Whenever a line in the entries below includes the string "μετά", count that line. Report the total alone.

*** THE DATA

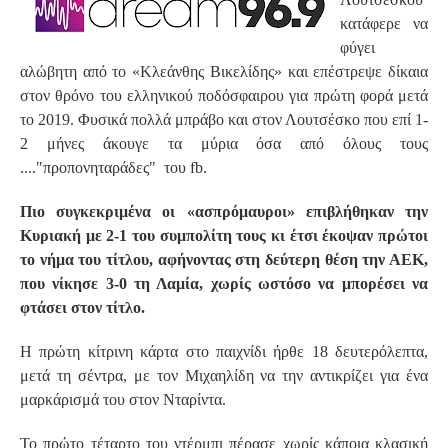
κατάφερε να
φύγει
αλώβητη από το «Κλεάνθης Βικελίδης» και επέστρεψε δίκαια
στον θρόνο του ελληνικού ποδόσφαιρου για πρώτη φορά μετά
το 2019. Φυσικά πολλά μπράβο και στον Λουτσέσκο που επί 1-
2 μήνες άκουγε τα μύρια όσα από όλους τους
...."προπονηταράδες" του fb.
Πιο συγκεκριμένα οι «ασπρόμαυροι» επιβλήθηκαν την
Κυριακή με 2-1 του συμπολίτη τους κι έτσι έκοψαν πρώτοι
το νήμα του τίτλου, αφήνοντας στη δεύτερη θέση την ΑΕΚ,
που νίκησε 3-0 τη Λαμία, χωρίς ωστόσο να μπορέσει να
φτάσει στον τίτλο.
Η πρώτη κίτρινη κάρτα στο παιχνίδι ήρθε 18 δευτερόλεπτα,
μετά τη σέντρα, με τον Μιχαηλίδη να την αντικρίζει για ένα
μαρκάρισμά του στον Νταρίντα.
Το πρώτο τέταρτο του ντέρμπι πέρασε χωρίς κάποια κλασική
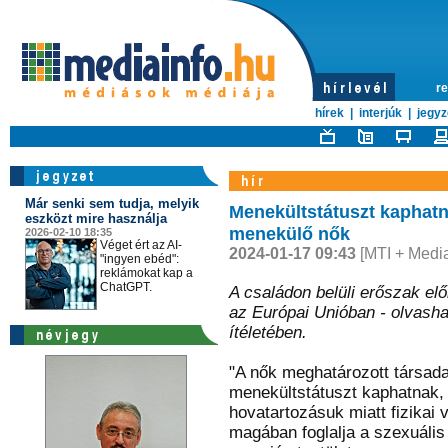
re
hírek
|
interjúk
|
jegyz
Már senki sem tudja, melyik
Menekültstátuszt kaphatna
eszközt mire használja
menekülő nők
2026-02-10 18:35
Véget ért az AI-
2024-01-17 09:43
[MTI + Media
"ingyen ebéd":
reklámokat kap a
ChatGPT.
A családon belüli erőszak el
az Európai Unióban - olvasha
ítéletében.
"A nők meghatározott társada
menekültstátuszt kaphatnak,
hovatartozásuk miatt fizikai 
magában foglalja a szexuális 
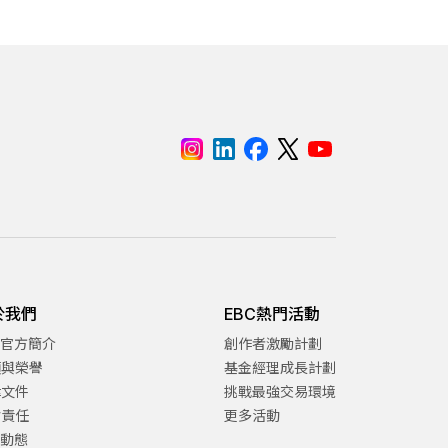
於我們
EBC熱門活動
C官方簡介
創作者激勵計劃
項與榮譽
基金經理成長計劃
律文件
挑戰最強交易環境
會責任
更多活動
C動態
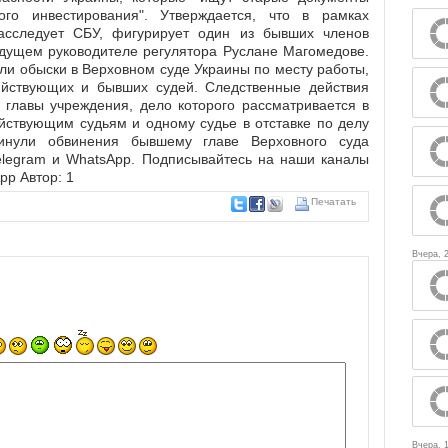
ого инвестирования". Утверждается, что в рамках
расследует СБУ, фигурирует один из бывших членов
дущем руководителе регулятора Руслане Магомедове.
и обыски в Верховном суде Украины по месту работы,
ействующих и бывших судей. Следственные действия
 главы учреждения, дело которого рассматривается в
йствующим судьям и одному судье в отставке по делу
инули обвинения бывшему главе Верховного суда
elegram и WhatsApp. Подписывайтесь на наши каналы
App Автор: 1
Печатать
Вчера, 
Вчера, 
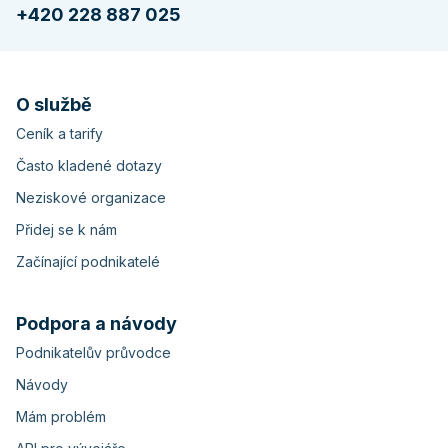
+420 228 887 025
O službě
Ceník a tarify
Často kladené dotazy
Neziskové organizace
Přidej se k nám
Začínající podnikatelé
Podpora a návody
Podnikatelův průvodce
Návody
Mám problém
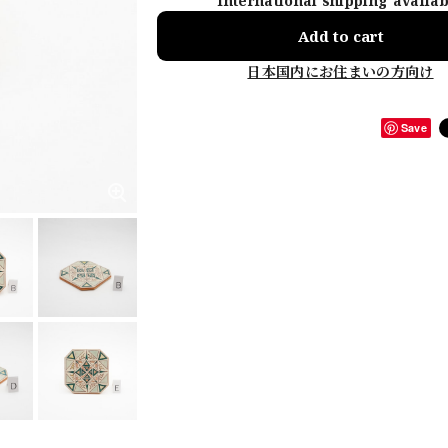
International shipping availa
Add to cart
日本国内にお住まいの方向け
Save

******

RESULT OF THE TASK ▸ 2